§ **Excerpted passage**

# # #

The second estimate of Gross Domestic Product (GDP) confirmed that the UK economy grew by 0.5% in Q4 2014: slightly slower than in previous quarters. Nevertheless, this resulted in growth of 2.6% as a whole in 2014, the fastest annual rate since 2007. This edition of the Economic Review considers which components of expenditure have contributed most to growth since 2013, and the impact of lower investment in the oil and gas industries on aggregate investment growth in particular.
Despite the relatively strong recent economic performance – which is reflected in improving labour market data – UK price inflation has fallen to a record low. This development is partly due to lower oil prices which have also served to lower both input and output prices within the manufacturing supply chain. CPI inflation excluding energy, food, alcohol and tobacco – also known as ‘core’ inflation – has also moderated in recent months, but remains well above the Consumer Prices Index (CPI) rate of inflation, making judgements about the underlying degree of inflation in the UK economy more difficult. Given the challenge of assessing underlying inflationary pressure, productivity measures can help to shed some light on the degree of spare capacity in the economy. Recent UK productivity performance remains weak relative to other G7 countries.

# # #

Please summarize the economic review excerpt in two sentences. The records that come next are separate material from the economic review excerpt.

Collection entries

# # #

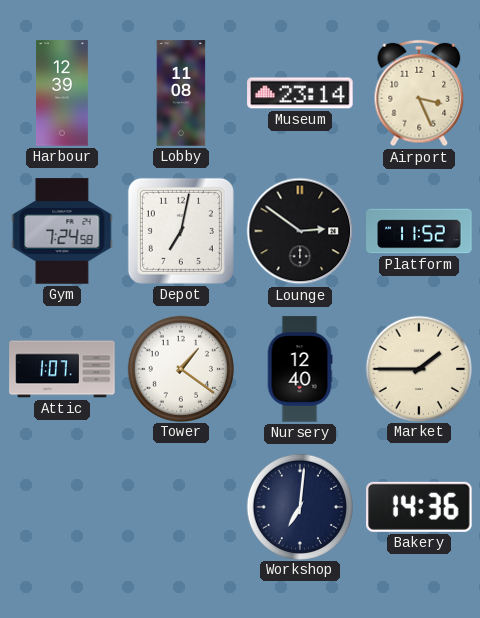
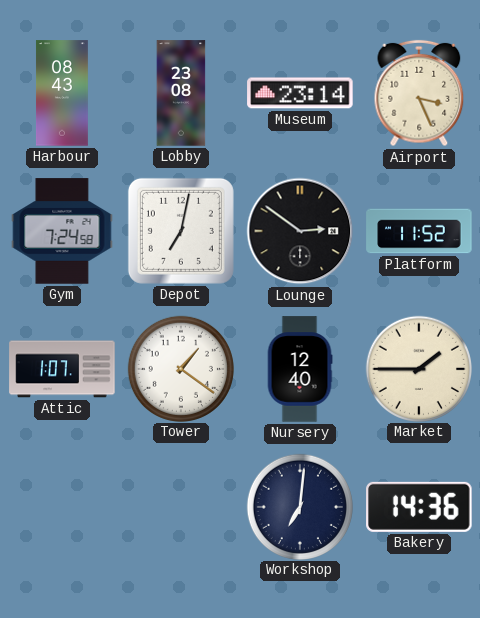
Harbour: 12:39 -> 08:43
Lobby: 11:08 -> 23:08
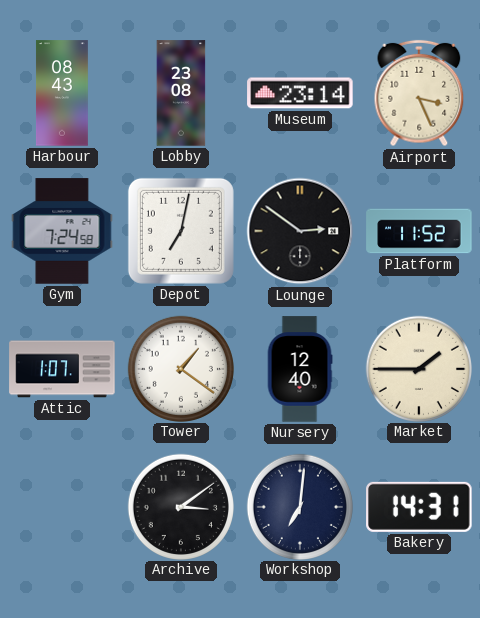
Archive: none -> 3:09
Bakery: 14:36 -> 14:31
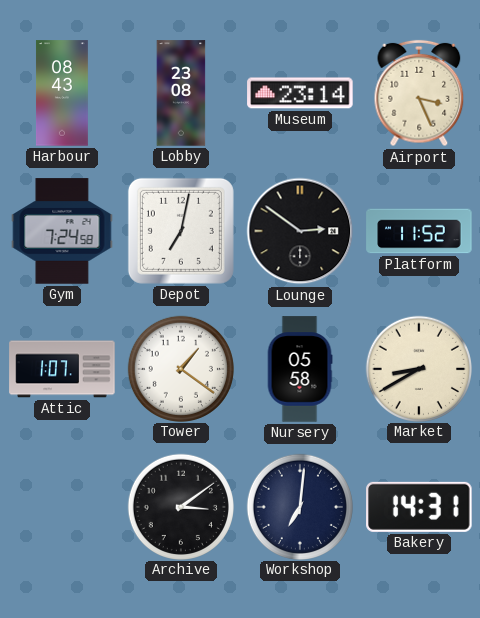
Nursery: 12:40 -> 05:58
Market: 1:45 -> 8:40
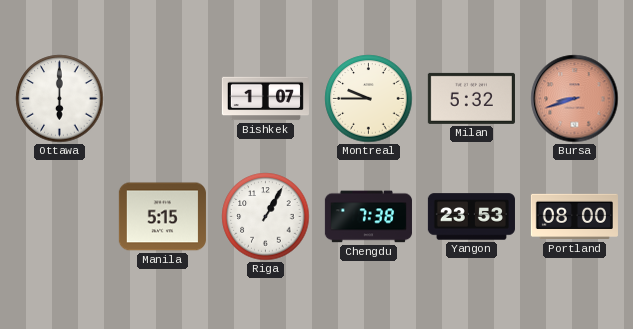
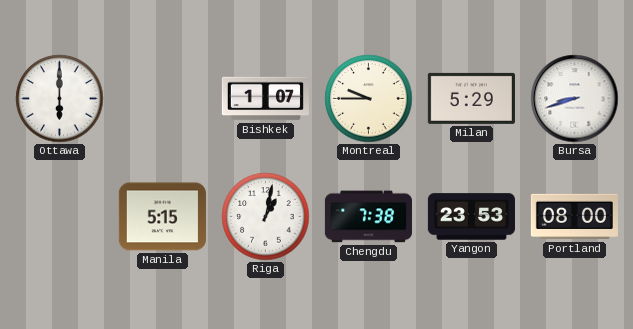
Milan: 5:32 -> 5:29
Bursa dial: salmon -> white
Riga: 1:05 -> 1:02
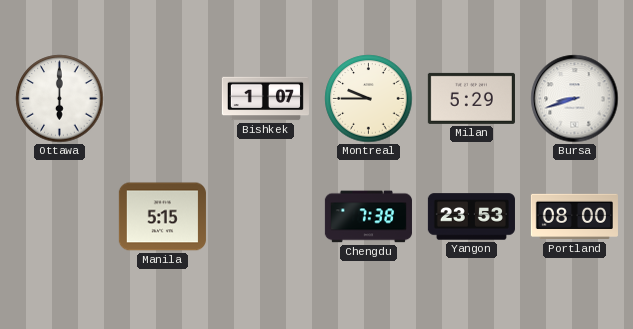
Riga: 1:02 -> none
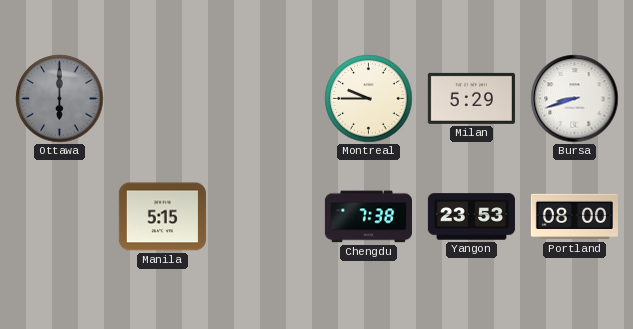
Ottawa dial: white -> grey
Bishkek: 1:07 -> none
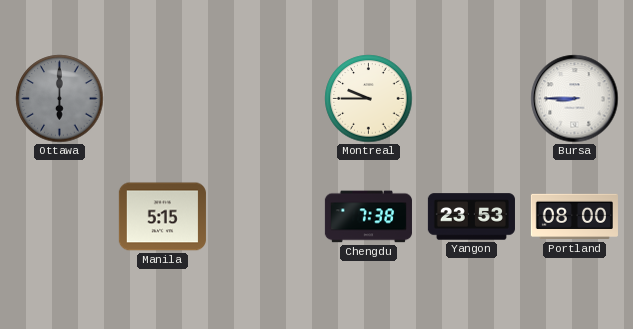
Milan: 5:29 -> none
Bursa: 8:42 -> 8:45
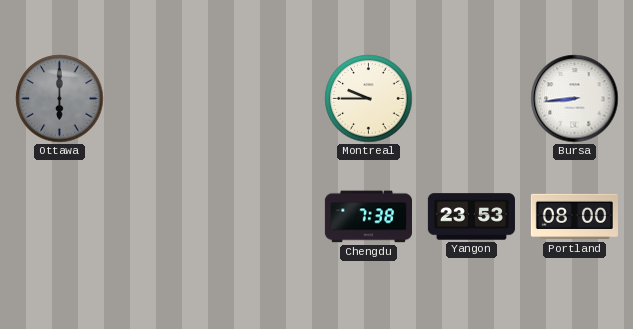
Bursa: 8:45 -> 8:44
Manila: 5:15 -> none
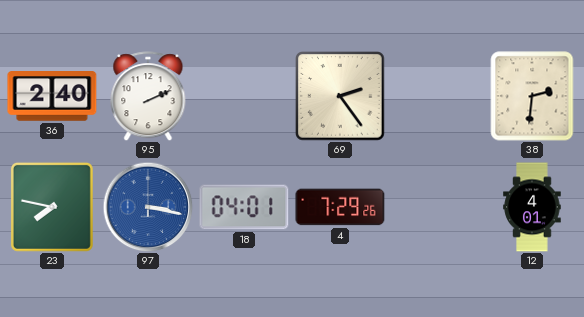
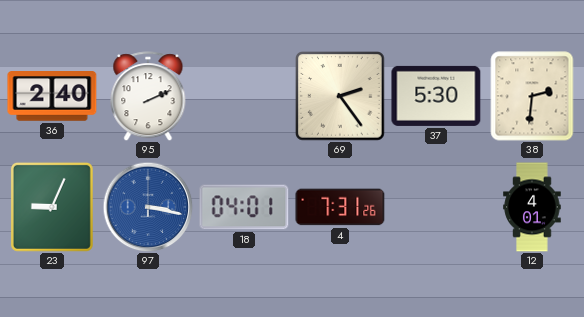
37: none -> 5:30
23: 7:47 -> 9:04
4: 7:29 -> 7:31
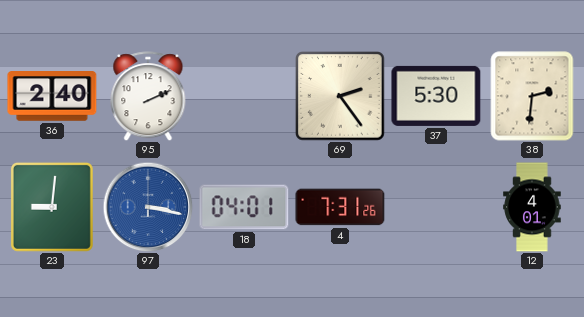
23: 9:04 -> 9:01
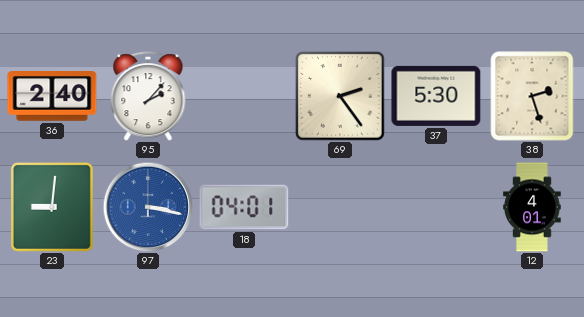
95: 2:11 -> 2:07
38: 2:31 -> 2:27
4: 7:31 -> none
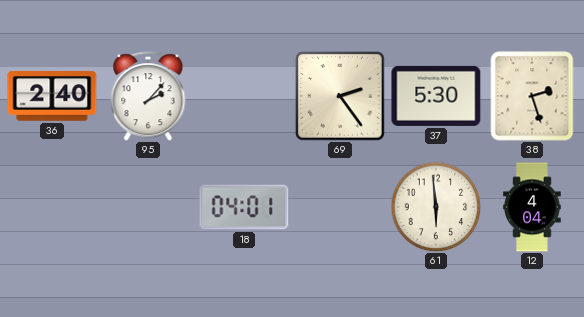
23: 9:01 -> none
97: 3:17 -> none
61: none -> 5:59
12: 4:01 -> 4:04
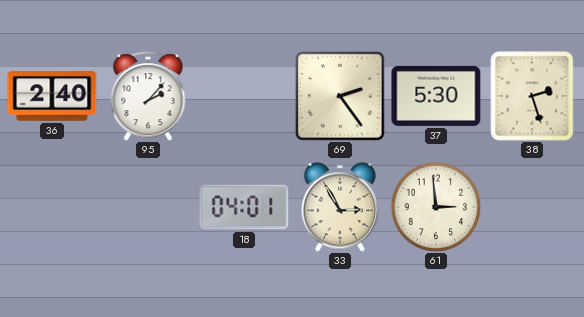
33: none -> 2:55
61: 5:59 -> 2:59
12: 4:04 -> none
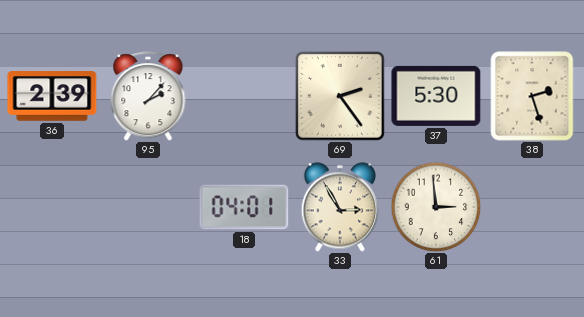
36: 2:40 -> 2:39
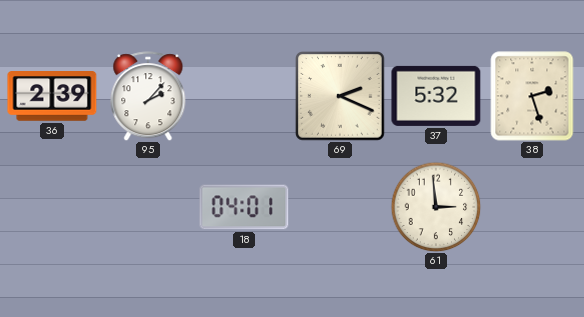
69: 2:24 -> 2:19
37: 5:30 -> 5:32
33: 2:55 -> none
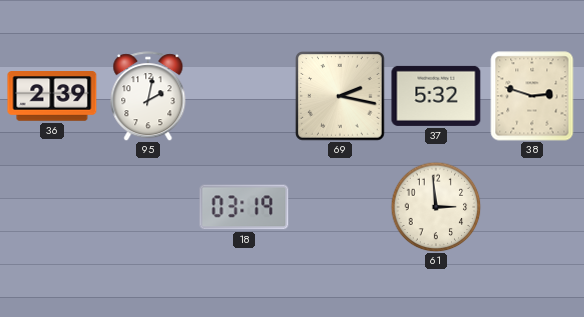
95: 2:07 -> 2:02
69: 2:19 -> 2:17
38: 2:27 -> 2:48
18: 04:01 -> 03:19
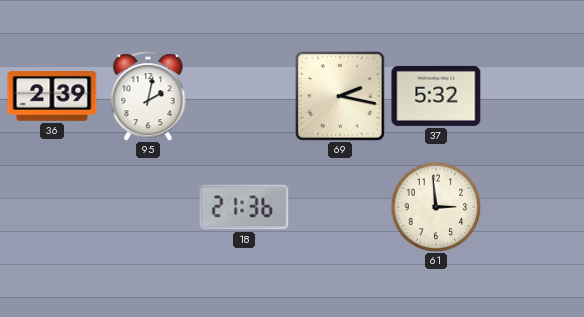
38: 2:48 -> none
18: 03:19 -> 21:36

# # #

§ **Answer to this exercise**
The UK economy grew by 0.5% in Q4 2014, bringing growth for the year to 2.6%, the fastest annual rate since 2007. Despite this strong performance, UK price inflation has fallen to a record low, partly because of lower oil prices, while productivity remains weak relative to other G7 countries.